*WORK TO COMPLETE*
Turn all the lines below into a JSON list of strings, one string per line, skipping any blank lines. Leave the pictures out.

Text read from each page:
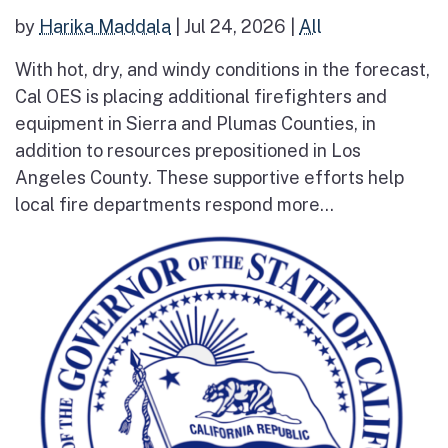
by
Harika Maddala
|
Jul 24, 2026
|
All
With hot, dry, and windy conditions in the forecast,
Cal OES is placing additional firefighters and
equipment in Sierra and Plumas Counties, in
addition to resources prepositioned in Los
Angeles County. These supportive efforts help
local fire departments respond more...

*TASK RESPONSE*
[
  "by",
  "Harika Maddala",
  "|",
  "Jul 24, 2026",
  "|",
  "All",
  "With hot, dry, and windy conditions in the forecast,",
  "Cal OES is placing additional firefighters and",
  "equipment in Sierra and Plumas Counties, in",
  "addition to resources prepositioned in Los",
  "Angeles County. These supportive efforts help",
  "local fire departments respond more..."
]